Drinking alcohol is seen as part of the national culture, but what is the real significance of "having a drink" for the average middle-aged Australian?
New research being conducted at the University of Adelaide is looking to fill a gap in research about drinking in Australia, by hearing first hand from middle-aged social drinkers and their social groups.
"There is a significant lack of knowledge about drinking in Australia as it relates to middle-aged people who just like to have a drink," says PhD student Emma Muhlack from the University of Adelaide's School of Public Health.
"We know a lot about young drinkers, we know a lot about people who are addicted to alcohol, but for a country that seems to place value on social drinking, the experiences of this group of people have largely gone unresearched."

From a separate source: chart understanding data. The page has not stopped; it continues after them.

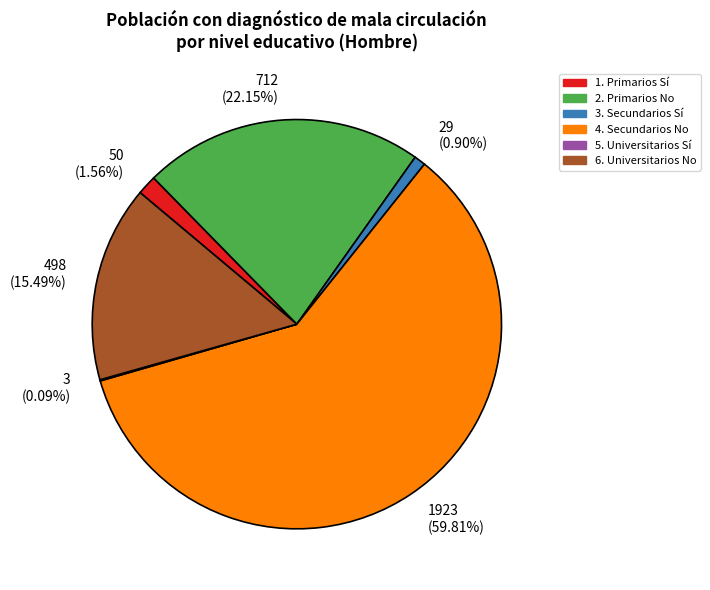

Is there any slice that represents more than half of the pie?

Yes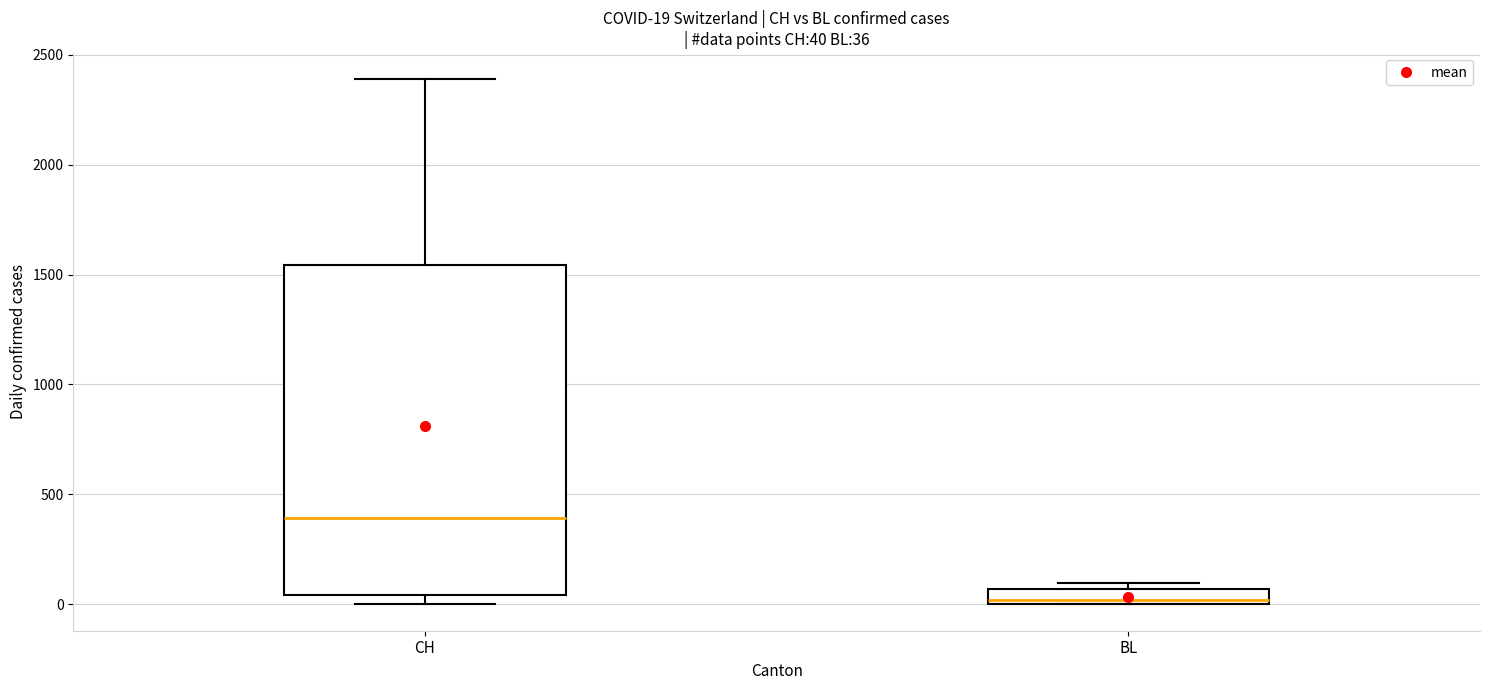

Which box has the lowest median line?

BL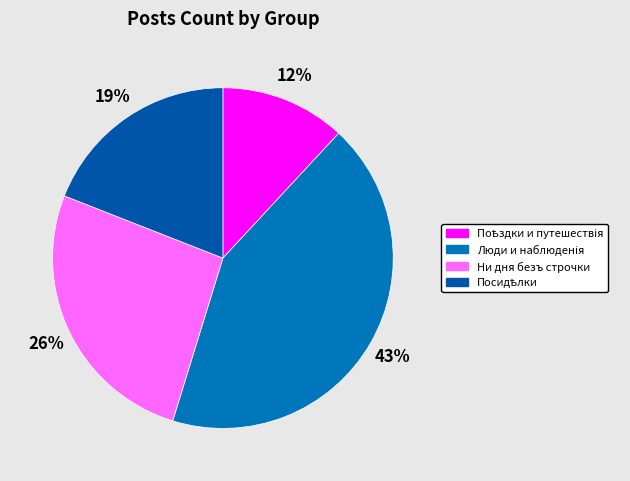

To the nearest percent, what is the difference between the largest and smallest slice percentages?

31%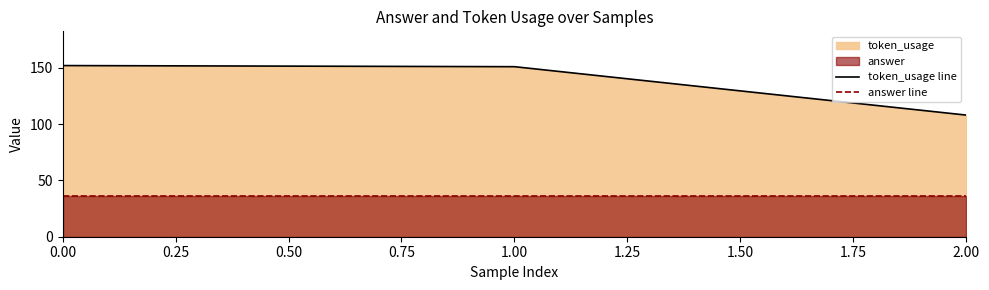

Reading left to right, what are all the values shown in this chart?

token_usage line: 152	151	108
answer line: 36	36	36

Because drinking is a social activity, Mrs Muhlack is organising focus groups of middle-aged people who already know each other, and who have a drink together.
"By speaking with groups, we're hoping to get a much clearer picture of the social interaction that occurs for middle-aged drinkers, and the value they place on drinking as part of that activity," she says.
"We're also hoping to gain an understanding of what drinking choices they make, the reasons for doing so, and what influences their decision-making as a social group.
"Our ultimate aim is to have more information about social drinking that will help to inform government policies in areas such as drinking and health."
This project aims to talk with people aged between 40-65 years old who drink alcohol together socially, such as friendship groups, sports teams, and community groups.